Singpath-VL tackles the data bottleneck in cervical cytology by constructing Singpath-CytoText, a million-scale image–description dataset generated through a three-stage pipeline that fuses outputs from multiple open-source MLLMs and expert refinement. The authors then fine-tune Qwen3-VL-4B with a three-stage training recipe—vision–language alignment, instruction-following fine-tuning, and knowledge replay—to produce a domain-specialized cytopathology MLLM. Evaluations on MorphoPercept-Bench and CytoCell-Bench demonstrate superior fine-grained morphological perception and competitive, balanced cell-level classification under The Bethesda System, with NILM achieving perfect NILM classification and improvements in ambiguous categories. The work highlights the value of high-quality synthetic cytology data and careful domain adaptation, and plans to open-source a portion of the dataset to foster reproducibility and further research in cytopathology AI assistants.

Abstract

We present Singpath-VL, a vision-language large model, to fill the vacancy of AI assistant in cervical cytology. Recent advances in multi-modal large language models (MLLMs) have significantly propelled the field of computational pathology. However, their application in cytopathology, particularly cervical cytology, remains underexplored, primarily due to the scarcity of large-scale, high-quality annotated datasets. To bridge this gap, we first develop a novel three-stage pipeline to synthesize a million-scale image-description dataset. The pipeline leverages multiple general-purpose MLLMs as weak annotators, refines their outputs through consensus fusion and expert knowledge injection, and produces high-fidelity descriptions of cell morphology. Using this dataset, we then fine-tune the Qwen3-VL-4B model via a multi-stage strategy to create a specialized cytopathology MLLM. The resulting model, named Singpath-VL, demonstrates superior performance in fine-grained morphological perception and cell-level diagnostic classification. To advance the field, we will open-source a portion of the synthetic dataset and benchmark.
Paper Structure (18 sections, 5 figures, 4 tables)
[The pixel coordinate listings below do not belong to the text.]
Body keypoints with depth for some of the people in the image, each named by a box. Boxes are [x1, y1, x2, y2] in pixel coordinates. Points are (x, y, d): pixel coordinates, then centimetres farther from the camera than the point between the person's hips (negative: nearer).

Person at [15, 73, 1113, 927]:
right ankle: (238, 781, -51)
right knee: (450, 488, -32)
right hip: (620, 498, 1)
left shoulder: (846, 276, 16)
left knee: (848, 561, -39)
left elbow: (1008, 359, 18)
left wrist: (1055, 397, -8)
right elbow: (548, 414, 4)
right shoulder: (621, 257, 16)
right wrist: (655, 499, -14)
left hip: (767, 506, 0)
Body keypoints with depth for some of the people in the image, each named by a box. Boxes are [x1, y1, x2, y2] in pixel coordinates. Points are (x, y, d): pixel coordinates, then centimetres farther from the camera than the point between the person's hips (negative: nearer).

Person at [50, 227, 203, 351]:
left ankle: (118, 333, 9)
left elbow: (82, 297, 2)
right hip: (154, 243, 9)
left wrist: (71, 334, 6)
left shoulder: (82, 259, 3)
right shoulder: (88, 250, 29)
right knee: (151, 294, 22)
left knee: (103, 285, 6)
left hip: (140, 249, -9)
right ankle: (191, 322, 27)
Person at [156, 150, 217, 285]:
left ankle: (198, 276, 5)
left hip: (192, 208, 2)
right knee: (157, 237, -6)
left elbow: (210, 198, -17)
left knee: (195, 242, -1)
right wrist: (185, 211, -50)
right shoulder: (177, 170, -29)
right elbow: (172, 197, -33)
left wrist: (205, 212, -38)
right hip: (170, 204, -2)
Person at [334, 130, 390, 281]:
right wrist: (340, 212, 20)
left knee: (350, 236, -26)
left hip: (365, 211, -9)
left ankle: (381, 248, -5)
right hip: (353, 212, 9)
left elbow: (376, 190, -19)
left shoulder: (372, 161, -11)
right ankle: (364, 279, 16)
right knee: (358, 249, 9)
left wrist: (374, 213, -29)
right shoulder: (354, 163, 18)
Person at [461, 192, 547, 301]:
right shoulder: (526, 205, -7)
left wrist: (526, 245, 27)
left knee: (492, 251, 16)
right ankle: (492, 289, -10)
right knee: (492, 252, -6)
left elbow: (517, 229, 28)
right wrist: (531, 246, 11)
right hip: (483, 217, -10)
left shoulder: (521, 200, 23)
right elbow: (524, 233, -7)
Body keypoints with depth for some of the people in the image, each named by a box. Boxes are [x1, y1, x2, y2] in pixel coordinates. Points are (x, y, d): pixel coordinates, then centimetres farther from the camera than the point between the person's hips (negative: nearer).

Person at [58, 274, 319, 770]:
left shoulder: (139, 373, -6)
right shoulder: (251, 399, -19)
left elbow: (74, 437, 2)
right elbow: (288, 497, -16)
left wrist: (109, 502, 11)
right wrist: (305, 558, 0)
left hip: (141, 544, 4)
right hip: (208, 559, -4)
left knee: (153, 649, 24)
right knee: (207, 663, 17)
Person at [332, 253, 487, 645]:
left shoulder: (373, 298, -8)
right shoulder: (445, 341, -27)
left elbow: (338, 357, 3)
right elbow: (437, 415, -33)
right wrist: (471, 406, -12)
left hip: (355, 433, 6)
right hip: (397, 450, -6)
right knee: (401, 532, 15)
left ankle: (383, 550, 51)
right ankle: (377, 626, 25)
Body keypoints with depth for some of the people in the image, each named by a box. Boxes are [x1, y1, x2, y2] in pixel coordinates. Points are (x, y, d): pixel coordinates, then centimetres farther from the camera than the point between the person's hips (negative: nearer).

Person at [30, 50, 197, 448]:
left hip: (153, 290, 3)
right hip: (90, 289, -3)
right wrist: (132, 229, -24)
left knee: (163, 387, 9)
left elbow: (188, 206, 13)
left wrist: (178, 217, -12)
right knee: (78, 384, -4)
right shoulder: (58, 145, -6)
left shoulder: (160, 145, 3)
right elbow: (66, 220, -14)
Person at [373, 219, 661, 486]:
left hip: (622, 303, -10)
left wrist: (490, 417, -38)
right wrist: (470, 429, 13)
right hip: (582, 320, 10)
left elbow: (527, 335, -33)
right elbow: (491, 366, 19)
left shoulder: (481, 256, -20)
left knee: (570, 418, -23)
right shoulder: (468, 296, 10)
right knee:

This paper contains 18 sections, 5 figures, 4 tables.

Figures (5)

  • Figure 1: Overview of the multi-stage training recipe for Singpath-VL. The pipeline consists of three consecutive stages: (1) Vision-Language Alignment for domain grounding, (2) Supervised Fine-Tuning for instruction following, and (3) Knowledge Replay for mitigating catastrophic forgetting, resulting in a specialized and robust cervical cytology MLLM.
  • Figure 2: Comparison of average performance scores (%) on MorphoPercept-Bench. This bar chart aggregates the mean values across all key morphological observations.
  • Figure 3: Comparison of average performance scores (%) on CytoCell-Bench. This bar chart aggregates the mean values across 6 diagnostic categories.
  • Figure 4: Qualitative comparison of responses from three vision-language models (Singpath-VL, Qwen3-VL-4B, and InternVL-3.5-38B from left to right) on a sample of Negative for Intraepithelial Lesion or Malignancy (NILM).
  • Figure 5: Qualitative comparison of responses from three vision-language models (Singpath-VL, Qwen3-VL-4B, and InternVL-3.5-38B from left to right) on a sample of Low-Grade Squamous Intraepithelial Lesion (LSIL).